Work to complete: Write down the lines exactly as they appear, from the one that contains "20: (502, 469, 0.78)" through the final line of the records, so that both ends are kept and no pictures come along.

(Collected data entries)
"""
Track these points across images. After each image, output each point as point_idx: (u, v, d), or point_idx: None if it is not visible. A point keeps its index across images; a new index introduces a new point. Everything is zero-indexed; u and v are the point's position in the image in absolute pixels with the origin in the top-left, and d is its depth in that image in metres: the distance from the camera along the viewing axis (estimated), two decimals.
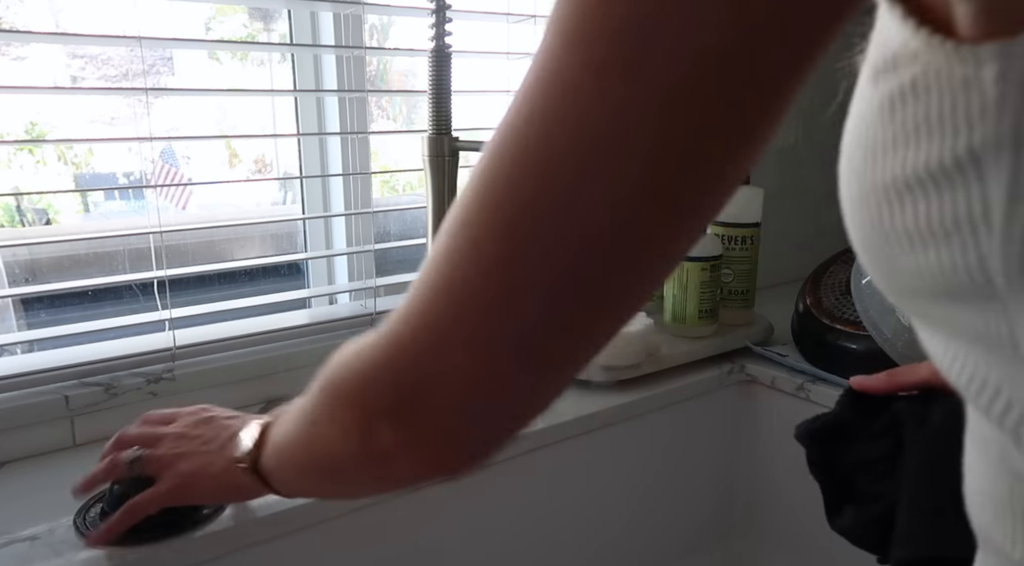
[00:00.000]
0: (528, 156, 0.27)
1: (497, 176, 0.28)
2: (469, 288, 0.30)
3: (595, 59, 0.25)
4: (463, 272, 0.30)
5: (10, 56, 0.81)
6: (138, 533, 0.59)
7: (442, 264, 0.30)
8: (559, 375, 0.34)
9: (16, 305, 0.85)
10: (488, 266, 0.29)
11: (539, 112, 0.27)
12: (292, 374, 0.87)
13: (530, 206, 0.28)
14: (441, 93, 0.72)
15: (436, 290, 0.31)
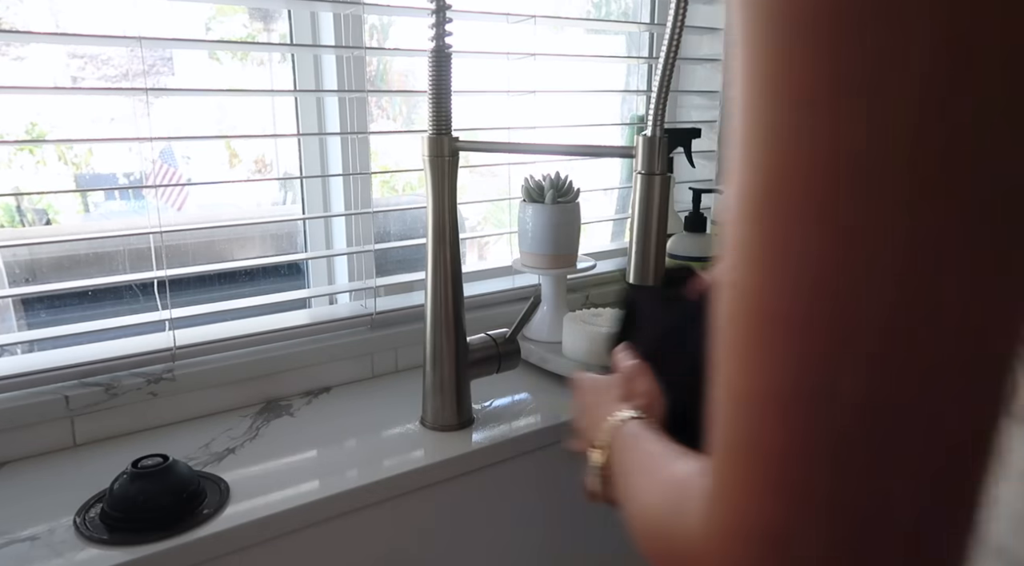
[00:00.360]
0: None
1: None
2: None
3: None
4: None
5: (10, 56, 0.81)
6: (138, 533, 0.59)
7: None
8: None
9: (16, 305, 0.85)
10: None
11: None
12: (292, 374, 0.87)
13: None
14: (441, 93, 0.72)
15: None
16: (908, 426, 0.23)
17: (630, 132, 1.26)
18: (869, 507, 0.23)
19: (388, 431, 0.79)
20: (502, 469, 0.78)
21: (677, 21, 0.55)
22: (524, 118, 1.03)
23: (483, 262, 1.17)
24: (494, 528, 0.80)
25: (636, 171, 0.62)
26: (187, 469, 0.65)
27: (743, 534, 0.26)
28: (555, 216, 0.94)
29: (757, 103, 0.24)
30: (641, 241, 0.63)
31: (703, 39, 1.23)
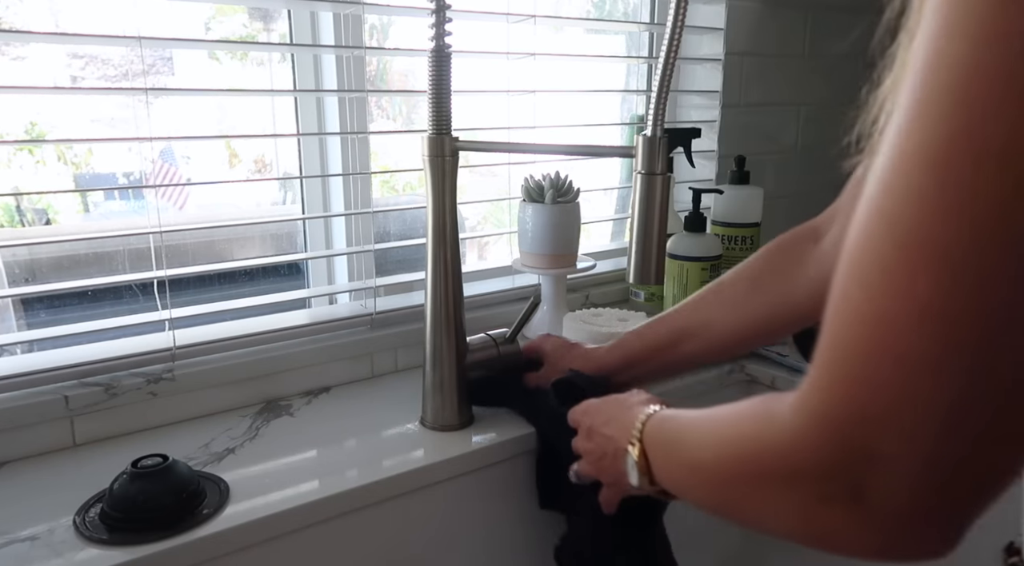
"""
Finished exercise:
20: (502, 469, 0.78)
21: (677, 21, 0.55)
22: (524, 118, 1.03)
23: (483, 262, 1.17)
24: (494, 528, 0.80)
25: (636, 171, 0.62)
26: (187, 469, 0.65)
27: (743, 534, 0.26)
28: (555, 216, 0.94)
29: (757, 103, 0.24)
30: (641, 241, 0.63)
31: (703, 39, 1.23)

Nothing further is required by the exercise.